When Agents Shouldn’t Have Write Access

Don’t give write access if:

• High-stakes code changes. Production infrastructure, auth systems, payment processing. Humans only.
• Regulated environments. Healthcare, finance, legal. Agents + humans, but the human signature matters for compliance.
• Ambiguous requirements. If the spec is fuzzy, an agent will commit what it interprets. You’ll spend time reverting. Clarify first, then let the agent write.
• Untested workflows. Test the workflow with a human first. Once it’s proven, let the agent automate it.

When Agents Should Have Write Access

Do give write access if:

• Clear, repetitive tasks. “Draft 3 LinkedIn posts per week following this template.” Agents excel here.
• Low-risk output. Content can be edited. A blog post is never final until published.
• Scoped permissions. Agent can only touch designated directories.
• Audit trail required. All commits logged, attributed, timestamped.
• Fast human review. You can review every PR in 5 minutes.

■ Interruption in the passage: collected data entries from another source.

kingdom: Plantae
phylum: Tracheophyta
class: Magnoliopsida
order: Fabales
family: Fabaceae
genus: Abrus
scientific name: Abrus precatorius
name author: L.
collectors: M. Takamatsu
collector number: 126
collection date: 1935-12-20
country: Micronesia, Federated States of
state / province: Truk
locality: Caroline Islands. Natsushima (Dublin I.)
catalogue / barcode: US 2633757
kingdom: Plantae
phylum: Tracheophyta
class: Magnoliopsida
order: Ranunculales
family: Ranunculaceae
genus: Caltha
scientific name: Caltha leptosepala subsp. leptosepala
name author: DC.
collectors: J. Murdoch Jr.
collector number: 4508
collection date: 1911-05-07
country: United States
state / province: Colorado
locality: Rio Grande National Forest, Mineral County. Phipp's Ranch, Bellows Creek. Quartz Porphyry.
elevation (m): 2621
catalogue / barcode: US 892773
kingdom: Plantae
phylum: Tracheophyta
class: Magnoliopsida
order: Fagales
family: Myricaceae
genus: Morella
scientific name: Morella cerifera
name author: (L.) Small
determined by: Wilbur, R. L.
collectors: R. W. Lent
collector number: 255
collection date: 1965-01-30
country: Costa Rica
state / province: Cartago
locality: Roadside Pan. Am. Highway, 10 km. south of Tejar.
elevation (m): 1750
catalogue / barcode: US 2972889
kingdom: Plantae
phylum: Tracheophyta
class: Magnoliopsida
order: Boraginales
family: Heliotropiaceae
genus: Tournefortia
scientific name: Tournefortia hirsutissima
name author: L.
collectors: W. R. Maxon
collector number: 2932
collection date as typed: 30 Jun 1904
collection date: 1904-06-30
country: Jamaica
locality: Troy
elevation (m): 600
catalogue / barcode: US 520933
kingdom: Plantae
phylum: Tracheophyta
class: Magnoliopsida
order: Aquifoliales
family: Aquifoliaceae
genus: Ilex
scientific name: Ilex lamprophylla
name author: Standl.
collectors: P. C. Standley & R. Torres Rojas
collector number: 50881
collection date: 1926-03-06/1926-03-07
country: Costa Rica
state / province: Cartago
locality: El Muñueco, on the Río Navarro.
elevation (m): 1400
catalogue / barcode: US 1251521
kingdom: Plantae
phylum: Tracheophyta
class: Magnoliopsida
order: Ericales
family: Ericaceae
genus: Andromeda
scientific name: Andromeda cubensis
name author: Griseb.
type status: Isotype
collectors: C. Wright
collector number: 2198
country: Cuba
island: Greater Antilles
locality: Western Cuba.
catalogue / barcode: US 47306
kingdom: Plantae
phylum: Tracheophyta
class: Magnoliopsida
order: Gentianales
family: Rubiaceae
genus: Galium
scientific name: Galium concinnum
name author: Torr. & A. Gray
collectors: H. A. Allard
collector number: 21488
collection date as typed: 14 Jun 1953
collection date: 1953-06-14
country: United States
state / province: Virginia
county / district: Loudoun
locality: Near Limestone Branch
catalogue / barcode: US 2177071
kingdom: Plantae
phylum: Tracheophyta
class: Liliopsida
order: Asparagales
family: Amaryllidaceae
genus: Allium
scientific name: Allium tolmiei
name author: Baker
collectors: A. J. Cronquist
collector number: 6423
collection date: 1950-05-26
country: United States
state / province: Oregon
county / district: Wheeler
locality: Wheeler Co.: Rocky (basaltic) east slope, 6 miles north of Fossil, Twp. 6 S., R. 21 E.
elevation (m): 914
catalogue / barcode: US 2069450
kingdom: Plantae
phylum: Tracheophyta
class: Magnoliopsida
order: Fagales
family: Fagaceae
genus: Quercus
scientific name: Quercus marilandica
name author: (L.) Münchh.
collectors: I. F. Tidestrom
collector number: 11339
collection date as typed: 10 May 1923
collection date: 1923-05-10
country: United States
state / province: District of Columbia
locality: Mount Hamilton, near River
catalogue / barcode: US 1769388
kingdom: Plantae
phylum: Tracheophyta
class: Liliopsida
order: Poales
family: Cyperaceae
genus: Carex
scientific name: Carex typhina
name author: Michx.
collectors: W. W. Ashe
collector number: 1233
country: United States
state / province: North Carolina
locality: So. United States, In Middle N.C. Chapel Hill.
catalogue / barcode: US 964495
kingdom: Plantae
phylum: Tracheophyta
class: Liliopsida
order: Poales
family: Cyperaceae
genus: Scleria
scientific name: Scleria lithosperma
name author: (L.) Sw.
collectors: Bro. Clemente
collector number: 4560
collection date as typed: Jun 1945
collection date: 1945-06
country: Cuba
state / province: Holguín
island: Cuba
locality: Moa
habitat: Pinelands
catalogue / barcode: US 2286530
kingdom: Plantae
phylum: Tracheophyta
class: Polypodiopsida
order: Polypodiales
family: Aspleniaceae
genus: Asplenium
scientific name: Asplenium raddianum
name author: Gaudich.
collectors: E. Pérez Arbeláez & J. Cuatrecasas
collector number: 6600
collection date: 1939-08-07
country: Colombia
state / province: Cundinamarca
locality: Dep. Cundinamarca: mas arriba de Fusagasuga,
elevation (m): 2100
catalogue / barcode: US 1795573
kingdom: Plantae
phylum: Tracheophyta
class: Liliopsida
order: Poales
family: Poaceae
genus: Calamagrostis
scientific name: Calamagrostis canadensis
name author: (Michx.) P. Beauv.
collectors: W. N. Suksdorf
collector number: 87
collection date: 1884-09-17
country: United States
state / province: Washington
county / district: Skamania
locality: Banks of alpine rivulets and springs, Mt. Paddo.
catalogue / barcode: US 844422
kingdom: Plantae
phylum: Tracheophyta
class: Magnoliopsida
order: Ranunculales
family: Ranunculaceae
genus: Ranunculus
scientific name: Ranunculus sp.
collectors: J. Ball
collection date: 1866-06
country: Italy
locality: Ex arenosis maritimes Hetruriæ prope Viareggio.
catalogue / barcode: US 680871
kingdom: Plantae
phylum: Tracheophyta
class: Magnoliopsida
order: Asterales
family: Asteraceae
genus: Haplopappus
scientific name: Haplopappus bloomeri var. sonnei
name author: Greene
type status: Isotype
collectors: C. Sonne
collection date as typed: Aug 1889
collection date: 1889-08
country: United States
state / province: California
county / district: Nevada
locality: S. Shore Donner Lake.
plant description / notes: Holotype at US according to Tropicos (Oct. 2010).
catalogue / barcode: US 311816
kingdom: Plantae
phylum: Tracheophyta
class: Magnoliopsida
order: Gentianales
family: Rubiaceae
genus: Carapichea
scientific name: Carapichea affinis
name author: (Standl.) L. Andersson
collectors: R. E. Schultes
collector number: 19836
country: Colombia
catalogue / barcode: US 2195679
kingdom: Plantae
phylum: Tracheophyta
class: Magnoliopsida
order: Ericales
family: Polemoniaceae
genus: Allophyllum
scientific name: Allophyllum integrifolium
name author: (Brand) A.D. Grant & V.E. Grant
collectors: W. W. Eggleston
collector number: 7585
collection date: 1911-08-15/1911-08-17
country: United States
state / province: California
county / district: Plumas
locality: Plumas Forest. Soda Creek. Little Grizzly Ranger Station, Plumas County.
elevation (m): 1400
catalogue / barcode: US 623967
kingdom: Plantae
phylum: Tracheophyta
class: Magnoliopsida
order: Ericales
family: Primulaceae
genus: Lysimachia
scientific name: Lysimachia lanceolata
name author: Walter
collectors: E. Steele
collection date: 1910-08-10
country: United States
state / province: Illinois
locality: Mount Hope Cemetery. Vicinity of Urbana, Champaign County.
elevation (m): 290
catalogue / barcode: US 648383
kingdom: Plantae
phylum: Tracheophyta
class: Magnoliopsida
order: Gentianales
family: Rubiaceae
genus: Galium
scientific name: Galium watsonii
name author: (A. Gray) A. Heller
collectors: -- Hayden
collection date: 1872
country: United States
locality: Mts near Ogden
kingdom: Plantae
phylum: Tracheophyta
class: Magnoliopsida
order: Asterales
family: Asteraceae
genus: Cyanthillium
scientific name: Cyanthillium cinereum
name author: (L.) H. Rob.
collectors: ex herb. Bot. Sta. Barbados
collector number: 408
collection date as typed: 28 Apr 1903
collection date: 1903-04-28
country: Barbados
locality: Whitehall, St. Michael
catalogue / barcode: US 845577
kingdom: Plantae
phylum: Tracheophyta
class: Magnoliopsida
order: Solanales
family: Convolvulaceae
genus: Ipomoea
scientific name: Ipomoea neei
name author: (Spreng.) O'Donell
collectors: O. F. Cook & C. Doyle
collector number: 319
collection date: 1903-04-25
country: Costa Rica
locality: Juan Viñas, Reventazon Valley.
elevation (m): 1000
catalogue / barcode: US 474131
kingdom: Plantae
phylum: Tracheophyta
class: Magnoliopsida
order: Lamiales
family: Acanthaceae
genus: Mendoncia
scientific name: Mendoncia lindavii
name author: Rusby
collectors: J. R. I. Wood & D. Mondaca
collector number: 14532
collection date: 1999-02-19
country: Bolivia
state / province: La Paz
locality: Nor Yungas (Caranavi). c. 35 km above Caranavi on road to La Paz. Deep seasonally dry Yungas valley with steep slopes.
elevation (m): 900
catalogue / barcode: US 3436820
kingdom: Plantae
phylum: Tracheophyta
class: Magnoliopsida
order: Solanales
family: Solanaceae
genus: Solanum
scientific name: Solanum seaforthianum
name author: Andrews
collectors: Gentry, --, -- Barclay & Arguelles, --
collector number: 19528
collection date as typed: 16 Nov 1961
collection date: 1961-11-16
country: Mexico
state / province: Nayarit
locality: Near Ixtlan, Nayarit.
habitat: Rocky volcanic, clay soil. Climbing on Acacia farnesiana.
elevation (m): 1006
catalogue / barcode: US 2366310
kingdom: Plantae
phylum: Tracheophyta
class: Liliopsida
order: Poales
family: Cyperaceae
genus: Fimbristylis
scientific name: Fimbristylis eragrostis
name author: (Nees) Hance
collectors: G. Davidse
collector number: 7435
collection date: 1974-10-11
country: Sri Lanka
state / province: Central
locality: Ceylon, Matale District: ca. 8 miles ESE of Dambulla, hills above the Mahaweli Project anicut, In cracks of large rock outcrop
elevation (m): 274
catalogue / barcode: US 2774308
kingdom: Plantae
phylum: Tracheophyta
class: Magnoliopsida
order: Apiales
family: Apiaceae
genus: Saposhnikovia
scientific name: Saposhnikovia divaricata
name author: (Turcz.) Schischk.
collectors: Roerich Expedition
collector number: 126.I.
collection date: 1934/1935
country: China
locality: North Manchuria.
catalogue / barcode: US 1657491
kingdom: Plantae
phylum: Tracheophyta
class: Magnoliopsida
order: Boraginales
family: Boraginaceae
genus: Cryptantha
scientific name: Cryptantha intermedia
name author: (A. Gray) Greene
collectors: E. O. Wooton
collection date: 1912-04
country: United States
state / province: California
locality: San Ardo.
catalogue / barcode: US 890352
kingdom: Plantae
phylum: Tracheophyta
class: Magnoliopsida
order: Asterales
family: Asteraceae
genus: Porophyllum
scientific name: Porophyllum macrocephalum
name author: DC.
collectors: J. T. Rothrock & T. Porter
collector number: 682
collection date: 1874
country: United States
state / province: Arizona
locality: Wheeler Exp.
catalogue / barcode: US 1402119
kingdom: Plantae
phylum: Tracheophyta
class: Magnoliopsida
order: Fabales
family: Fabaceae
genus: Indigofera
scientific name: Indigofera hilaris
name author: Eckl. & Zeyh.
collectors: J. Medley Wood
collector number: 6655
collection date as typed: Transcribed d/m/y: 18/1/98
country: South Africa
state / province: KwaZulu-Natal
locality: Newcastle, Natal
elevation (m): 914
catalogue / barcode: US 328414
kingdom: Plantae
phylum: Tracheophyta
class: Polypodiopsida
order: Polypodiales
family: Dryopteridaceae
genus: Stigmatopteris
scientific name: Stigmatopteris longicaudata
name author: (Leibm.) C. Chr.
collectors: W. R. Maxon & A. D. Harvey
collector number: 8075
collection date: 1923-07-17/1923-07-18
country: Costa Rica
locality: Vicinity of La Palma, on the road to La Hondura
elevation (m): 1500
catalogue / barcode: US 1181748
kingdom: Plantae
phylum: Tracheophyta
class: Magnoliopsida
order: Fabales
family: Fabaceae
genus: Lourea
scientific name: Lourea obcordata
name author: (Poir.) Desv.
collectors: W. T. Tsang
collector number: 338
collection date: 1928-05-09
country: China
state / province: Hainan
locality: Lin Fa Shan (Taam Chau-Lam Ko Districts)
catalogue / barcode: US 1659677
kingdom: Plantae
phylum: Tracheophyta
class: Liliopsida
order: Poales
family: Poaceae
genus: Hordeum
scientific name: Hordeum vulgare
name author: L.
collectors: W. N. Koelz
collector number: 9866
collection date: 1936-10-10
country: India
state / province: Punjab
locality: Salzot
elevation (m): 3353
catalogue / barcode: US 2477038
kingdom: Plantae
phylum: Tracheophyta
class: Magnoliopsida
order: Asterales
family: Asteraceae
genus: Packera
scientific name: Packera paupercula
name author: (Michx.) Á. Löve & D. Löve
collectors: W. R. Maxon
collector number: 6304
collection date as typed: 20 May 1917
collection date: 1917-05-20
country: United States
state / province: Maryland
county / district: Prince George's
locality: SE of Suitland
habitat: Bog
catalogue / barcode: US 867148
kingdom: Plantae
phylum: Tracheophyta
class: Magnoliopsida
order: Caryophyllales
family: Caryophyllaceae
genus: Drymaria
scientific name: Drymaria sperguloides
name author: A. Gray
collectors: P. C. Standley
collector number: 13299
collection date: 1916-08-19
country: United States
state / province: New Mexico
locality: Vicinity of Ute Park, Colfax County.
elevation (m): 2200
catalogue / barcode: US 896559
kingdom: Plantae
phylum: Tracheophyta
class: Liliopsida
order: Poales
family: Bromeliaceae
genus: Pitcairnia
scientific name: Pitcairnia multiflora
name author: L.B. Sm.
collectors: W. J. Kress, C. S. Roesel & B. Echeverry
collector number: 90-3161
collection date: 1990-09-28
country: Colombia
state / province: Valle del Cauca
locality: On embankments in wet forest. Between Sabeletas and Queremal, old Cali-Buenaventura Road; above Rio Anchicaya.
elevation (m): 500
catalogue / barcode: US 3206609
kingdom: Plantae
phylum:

If review takes 30 minutes per PR, the bottleneck shifts to you, not the agent.

The Broader Lesson

This is a trust boundary decision, not a technical one.

You’re deciding: “What parts of my system am I comfortable with an AI agent controlling?”

For us:

• Agent controls: Content, blog posts, PR drafts
• Agent cannot control: Merging to main, deploying, credentials, infrastructure

It’s not that agents are untrustworthy. It’s that they’re alien. They don’t have skin in the game. If an agent breaks something, it doesn’t feel pain. So we use guards: reviews, permissions, audit trails, rate limits.

These guards are the same ones we use for junior humans joining the team. The principle is identical: trust, but verify. And build walls around things that matter.

---

Next: If you’re running agents in your workflow, audit the permissions you’ve given them. Do they need write access? Or can they draft, propose, and hand off to a human for merge? The answer determines your risk profile.